Antwort: Es gibt eine Fülle von unterschiedlichen Kritikpunkten. Im Kern steht aber ein Vorwurf: Solch ein System wäre das Einfallstor für eine Massenüberwachung sämtlicher Kommunikation. Oder wie es vor wenigen Tagen dutzende Bürgerrechtsorganisationen, darunter die angesehene Initiative European Digital Rights (EDRi), in einem offenen Brief an die EU-Kommission formulierten: Es werde ein "gefährlicher Präzedenzfall für die massenhafte Ausspähung privater Kommunikation" geschaffen.
Frage: Wie das?
Antwort: Nun, ist so ein System einmal da, könnte es natürlich auch mit anderen Daten gefüttert werden.

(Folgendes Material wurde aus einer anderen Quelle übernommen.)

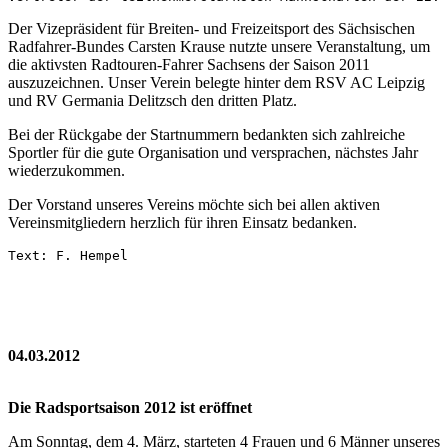
Der Vizepräsident für Breiten- und Freizeitsport des Sächsischen
Radfahrer-Bundes Carsten Krause nutzte unsere Veranstaltung, um
die aktivsten Radtouren-Fahrer Sachsens der Saison 2011
auszuzeichnen. Unser Verein belegte hinter dem RSV AC Leipzig
und RV Germania Delitzsch den dritten Platz.
Bei der Rückgabe der Startnummern bedankten sich zahlreiche
Sportler für die gute Organisation und versprachen, nächstes Jahr
wiederzukommen.
Der Vorstand unseres Vereins möchte sich bei allen aktiven
Vereinsmitgliedern herzlich für ihren Einsatz bedanken.
Text: F. Hempel
04.03.2012
Die Radsportsaison 2012 ist eröffnet
Am Sonntag, dem 4. März, starteten 4 Frauen und 6 Männer unseres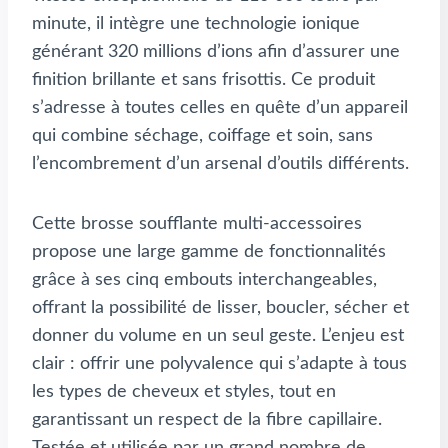
minute, il intègre une technologie ionique
générant 320 millions d’ions afin d’assurer une
finition brillante et sans frisottis. Ce produit
s’adresse à toutes celles en quête d’un appareil
qui combine séchage, coiffage et soin, sans
l’encombrement d’un arsenal d’outils différents.
Cette brosse soufflante multi-accessoires
propose une large gamme de fonctionnalités
grâce à ses cinq embouts interchangeables,
offrant la possibilité de lisser, boucler, sécher et
donner du volume en un seul geste. L’enjeu est
clair : offrir une polyvalence qui s’adapte à tous
les types de cheveux et styles, tout en
garantissant un respect de la fibre capillaire.
Testée et utilisée par un grand nombre de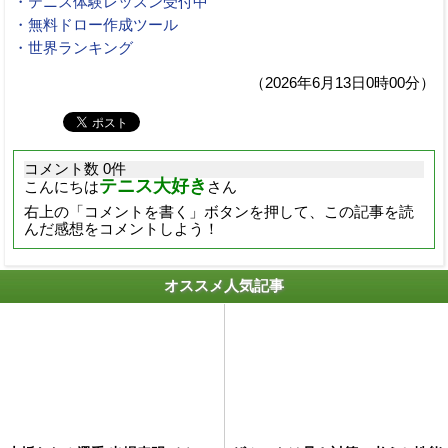
・テニス体験レッスン受付中
・無料ドロー作成ツール
・世界ランキング
（2026年6月13日0時00分）
コメント数 0件
テニス大好き
こんにちは
さん
右上の「コメントを書く」ボタンを押して、この記事を読
んだ感想をコメントしよう！
オススメ人気記事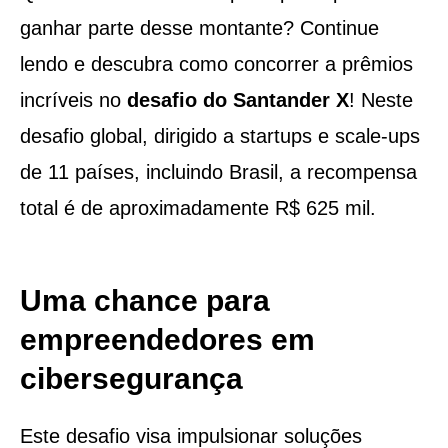
ganhar parte desse montante? Continue
lendo e descubra como concorrer a prêmios
incríveis no
desafio do Santander X
! Neste
desafio global, dirigido a startups e scale-ups
de 11 países, incluindo Brasil, a recompensa
total é de aproximadamente R$ 625 mil.
Uma chance para
empreendedores em
cibersegurança
Este desafio visa impulsionar soluções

Theoretisch wäre es durchaus möglich, ganz andere digitale Fingerabdrücke in die Datenbank einzuspeisen. Also nach beliebigen Bildern suchen zu lassen, je nachdem, welche Gruppe man damit anvisiert. Insofern wäre das ein sehr, sehr mächtiges Tool, um Überwachung aller Art vornehmen zu können.
Frage: Ja gut, aber die Beschränkung auf dieses eine Thema sollte ja problemlos gesetzlich festgeschrieben werden können.
Antwort: Da ist zwar richtig, aber nur weil etwas festgeschrieben ist, heißt das nicht, dass es nicht wieder geändert werden kann. Wer etwa die politisch aufgeheizte Stimmung nach Terroranschlägen kennt, der weiß, dass hier recht flott solche Forderungen kommen würden.
Frage: Aber auch da hätte ich jetzt nicht das große Problem damit ...
Antwort: Selbst wenn wir außer Acht lassen, dass das noch immer eine Massenüberwachung der Kommunikation eines großen Teils der Bevölkerung darstellen würde – und somit prinzipiell hochproblematisch ist –, verweisen Kritiker noch auf einen anderen Punkt: Nämlich dass es auf der Welt noch andere Länder gibt. Mit ganz anderen Gesetzgebungen. In dem Moment, in dem man so ein System aufbaue, würden rasch Begehrlichkeiten von autoritären Regimen kommen, die damit gegen die Opposition vorgehen wollen. Und auch in vermeintlich stabilen Demokratien kann es schnell zu einem Regierungswechsel kommen.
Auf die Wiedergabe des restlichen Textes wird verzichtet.